2.4.3. Challenges due to outside events

I was unable to work for a week due power outages caused by tropical storm Isaias the first week of August.
2.5. Usefulness of this work

Hopefully others will find my contributions useful. I can think of the following scenarios:

This is the first time that LibVMI is able to introspect a Windows host!
Other projects dependent on LibVMI will benefit from the support of a new hypervisor
The Bareflank late launch feature will allow new kinds of security applications with LibVMI
Other introspection libraries will be able to add support more easily for Boxy/MicroV


3. Conclusion

This was an incredible learning experience. I became very efficient at navigating the Bareflank and LibVMI projects. More importantly my C++, assembly and debugging skills have improved. Even more importantly I have learned a lot about system programming with hypervisor technologies with Bareflank and Xen on Intel CPU, the Linux kernel and the Windows kernel.
4. Acknowledgements

I want to thank my mentors Dr Rian Quinn and Dr Tamas K. Lengyel for their support and their quick response whenever I had a technical question. I felt very lucky to be under their mentorship and to benefit from their genius and technical knowledge.
The Bareflank slack was very welcoming and technical questions on systems programming gets asked and answered all the time.
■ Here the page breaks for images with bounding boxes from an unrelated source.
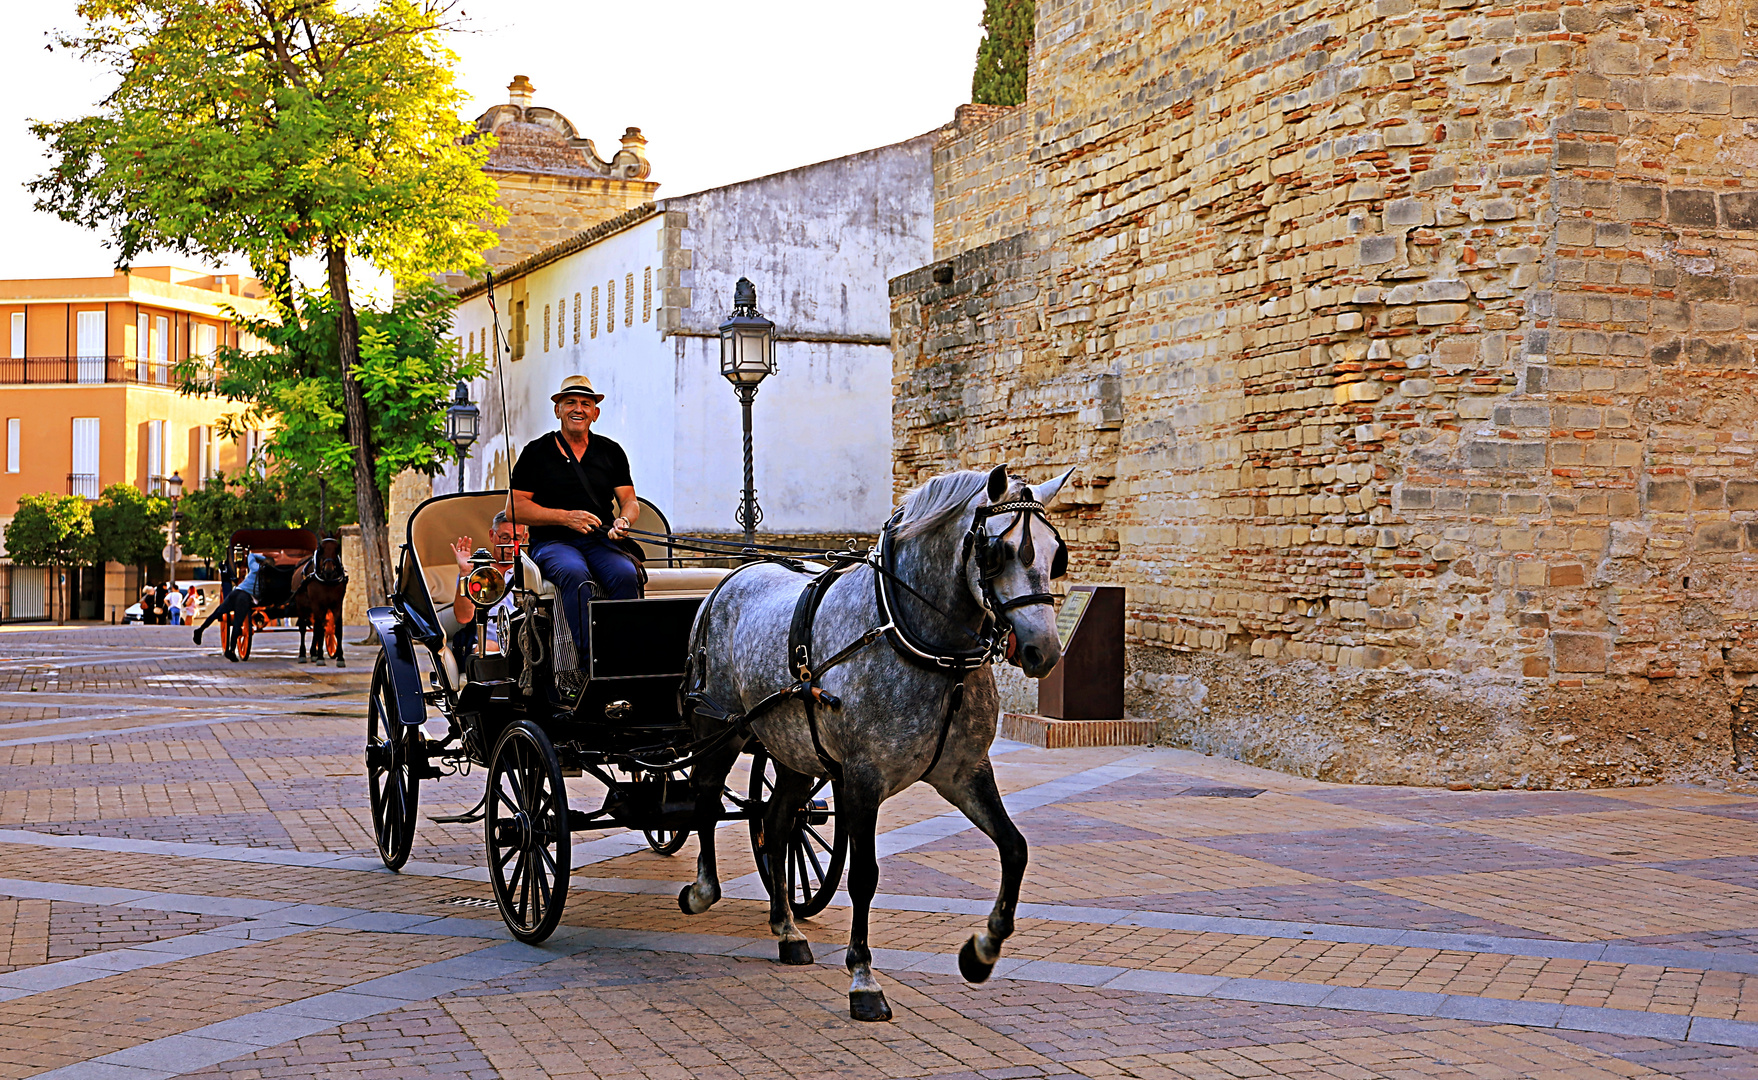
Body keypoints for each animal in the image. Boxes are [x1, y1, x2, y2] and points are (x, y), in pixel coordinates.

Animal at [293, 534, 348, 664]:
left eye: (337, 548)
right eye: (321, 548)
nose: (329, 571)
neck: (327, 581)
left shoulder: (337, 605)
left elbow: (337, 629)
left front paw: (340, 657)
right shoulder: (317, 605)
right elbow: (318, 628)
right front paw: (320, 658)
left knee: (317, 628)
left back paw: (314, 652)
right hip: (301, 606)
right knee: (303, 628)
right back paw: (302, 654)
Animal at [675, 464, 1061, 1027]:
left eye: (1057, 553)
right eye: (999, 552)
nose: (1043, 651)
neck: (923, 644)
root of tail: (728, 579)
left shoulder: (964, 772)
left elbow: (1014, 849)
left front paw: (982, 950)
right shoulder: (862, 778)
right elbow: (863, 876)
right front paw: (863, 978)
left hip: (794, 750)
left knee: (777, 821)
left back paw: (787, 928)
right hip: (719, 728)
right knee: (703, 795)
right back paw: (704, 890)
I would like to mention and thank a special visitor, Andrew Cooper of Citrix for providing historical context on top of some interesting technical answers and to the rest of the Bareflank team, Connor and Jared also for providing useful feedbacks.
Thanks to the Honeynet Project for providing support and incredible GSoC project ideas and opportunities.
Thank you Google for the Google Summer of Code program and for the opportunity you have given me and to the open source community as a whole.